I have a regex which works perfectly in Python 2:

parts = re.split(r'\s*', re.sub(r'^\s+|\s*$', '', expression)) # split expression into 5 parts

this regex will split an expression into 5 parts, for example,

'a * b   =     c' will be split into ['a', '*', 'b', '=', 'c'],
'11 + 12 = 23' will be split into ['11', '+', '12', '=', '23'],
'ab   - c = d' will be split into ['ab', '-', 'c', '=', 'd'],

etc.

But in Python 3 this regex works quite differently,

'a * b   =     c' will be split into ['', 'a','', '*', '', 'b','', '=', '',  'c', ''],
'11 + 12 = 23' will be split into ['', '1', '1', '', '+', '', '1', '2', '', '=', '', '2', '3', ''],
'ab   - c = d' will be split into ['', 'a', 'b', '', '-', '', 'c', '', '=', '', 'd', ''],

In general, in Python 3, each character in a part will be split into a separate part, and removed spaces(including none existing leading and trailing ) will become an empty part('') and will be added into the part list.

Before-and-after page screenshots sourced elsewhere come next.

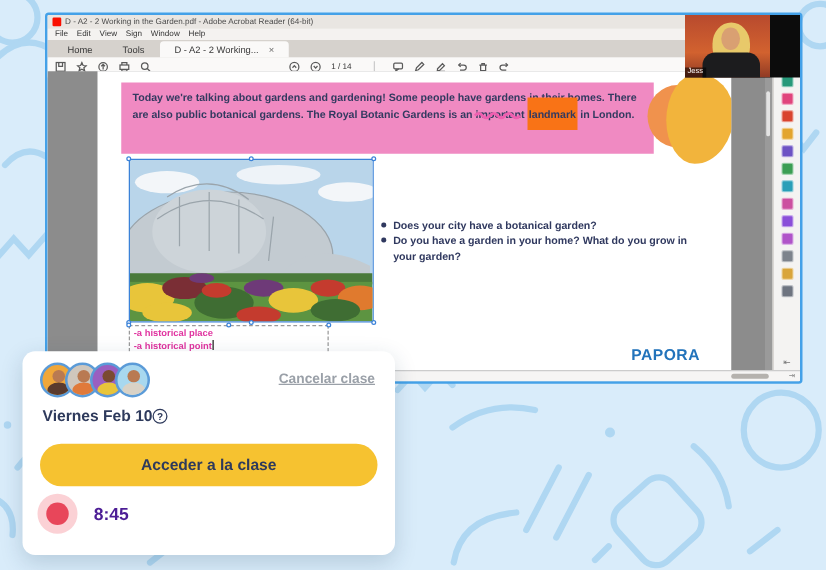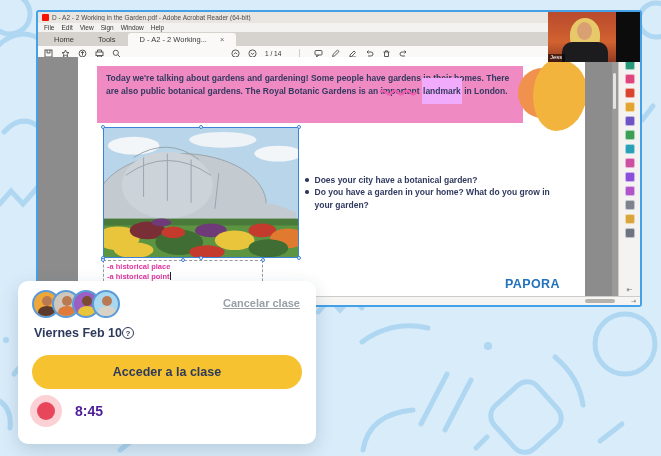--- a/index.html
+++ b/index.html
@@ -11,21 +11,21 @@
   .acrobat{position:absolute;left:36px;top:10px;width:606px;height:297px;
     background:#f3f1ef;border:2px solid #44a1e8;border-radius:3px;box-sizing:border-box;
     overflow:hidden;z-index:2;}
   .titlebar{height:11px;background:#e9e6e2;display:flex;align-items:center;gap:3px;padding:0 4px;}
   .appicon{width:7px;height:7px;background:#fa0f00;border-radius:1px;flex:0 0 auto;}
   .wtitle{font-size:6.5px;color:#4a4a4a;white-space:nowrap;overflow:hidden;}
   .menubar{height:9px;background:#f4f2f0;display:flex;align-items:center;gap:7px;padding:0 6px;}
   .menubar span{font-size:6.5px;color:#333;}
   .tabbar{height:14px;background:#d6d2cd;display:flex;align-items:flex-end;padding-left:4px;}
   .tab{font-size:7.5px;color:#3a3a3a;padding:2px 12px;}
-  .tab.active{background:#faf9f8;border-radius:3px 3px 0 0;display:flex;gap:13px;align-items:flex-start;}
+  .tab.active{background:#faf9f8;border-radius:3px 3px 0 0;display:flex;gap:8px;align-items:flex-start;}
   .tab .x{color:#666;}
   .toolbar{height:15px;background:#faf9f8;border-bottom:1px solid #c9c5c0;
     display:flex;align-items:center;padding:0 6px;}
   .tbgroup{display:flex;align-items:center;gap:8px;}
   .tbgroup.center{margin-left:110px;}
   .tbgroup.annot{margin-left:14px;}
   .tico{width:9px;height:9px;display:inline-block;}
   .tico svg{display:block;}
   .pageind{font-size:6.5px;color:#333;}
   .tbdiv{width:1px;height:9px;background:#ccc;margin-left:10px;}
@@ -58,21 +58,21 @@
   .hscroll{position:absolute;left:0;right:0;bottom:0;height:8px;background:#f6f5f4;border-top:1px solid #ccc;}
   .hthumb{position:absolute;left:547px;top:2px;width:30px;height:4px;background:#b5b2ae;border-radius:2px;}
   .hend{position:absolute;right:4px;top:0;font-size:6px;color:#888;line-height:8px;}
 
   
   .pinkblock{position:absolute;left:19px;top:9px;width:426px;height:57px;background:#f08ac2;
     box-sizing:border-box;padding:6px 8px 0 9px;z-index:3;
     font-size:8.5px;font-weight:600;line-height:1.55;color:#333a60;}
   .scribbled{position:relative;white-space:nowrap;}
   .scribbled svg{position:absolute;left:-1px;top:2px;width:102%;height:9px;}
-  .hl{background:#f0abfc;padding:8px 1px;}
+  .hl{background:#f97316;padding:8px 1px;}
   .blob-orange{position:absolute;left:440px;top:11px;width:48px;height:50px;border-radius:50%;
     background:#f0924d;z-index:4;}
   .blob-yellow{position:absolute;left:455px;top:2px;width:54px;height:72px;background:#f2b43c;
     border-radius:46% 54% 58% 42% / 52% 44% 56% 48%;z-index:5;}
   .photo{position:absolute;left:25px;top:70px;width:196px;height:131px;
     border:1.5px solid #3b82d8;box-sizing:border-box;z-index:6;}
   .handle{position:absolute;width:4px;height:4px;background:#fff;border:1px solid #3b82d8;
     border-radius:50%;box-sizing:border-box;z-index:7;}
   .annotbox{position:absolute;left:25px;top:203px;width:160px;height:26px;
     border:1px dashed #9a9a9a;box-sizing:border-box;padding:1px 3px;z-index:6;}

I think this Python 3 regex behavior differs QUITE big with Python 2, could anyone tell me the reason why Python 3 will change this much, and what is the correct regex to split an expression into 5 parts as in Python 2?

DYZ
  • 55,249
  • 10
  • 64
  • 93
dguan
  • 1,023
  • 1
  • 9
  • 21
  • 2
    Splitting on a potentially-zero-length pattern is wrong regardless. Not sure how Python2 does what you're saying. Use `r'\s+'` instead. – o11c Dec 03 '18 at 01:53
  • 1
    it works similar to python2 in version 3.6 though it warns about the non-empty pattern match, but yeah, use split(r'^\s+', – Harald Brinkhof Dec 03 '18 at 01:56
  • @o11c Splitting on non-zero-length patterns is not "wrong", it's quite a useful tool. The fact that Python has not supported this was a poor design decision above anything else, which [luckily got revised in Python 3.7](https://docs.python.org/3/library/re.html#re.split). – Tomalak Dec 03 '18 at 02:12

1 Answers1

4

The ability to split on zero-length matches was added to re.split() in Python 3.7. When you change your split pattern to \s+ instead of \s*, the behavior will be as expected in 3.7+ (and unchanged in Python < 3.7):

def parts(string)
    return re.split(r'\s+', re.sub(r'^\s+|\s*$', '', string))

test:

>>> print(parts('a * b   =     c'))
['a', '*', 'b', '=', 'c']
>>> print(parts('ab   - c = d'))
['ab', '-', 'c', '=', 'd']
>>> print(parts('a * b   =     c'))
['a', '*', 'b', '=', 'c']
>>> print(parts('11 + 12 = 23'))
['11', '+', '12', '=', '23']

The regex module, a drop-in replacement for re, has a "V1" mode that makes existing patterns behave like they did before Python 3.7 (see this answer).

Tomalak
  • 332,285
  • 67
  • 532
  • 628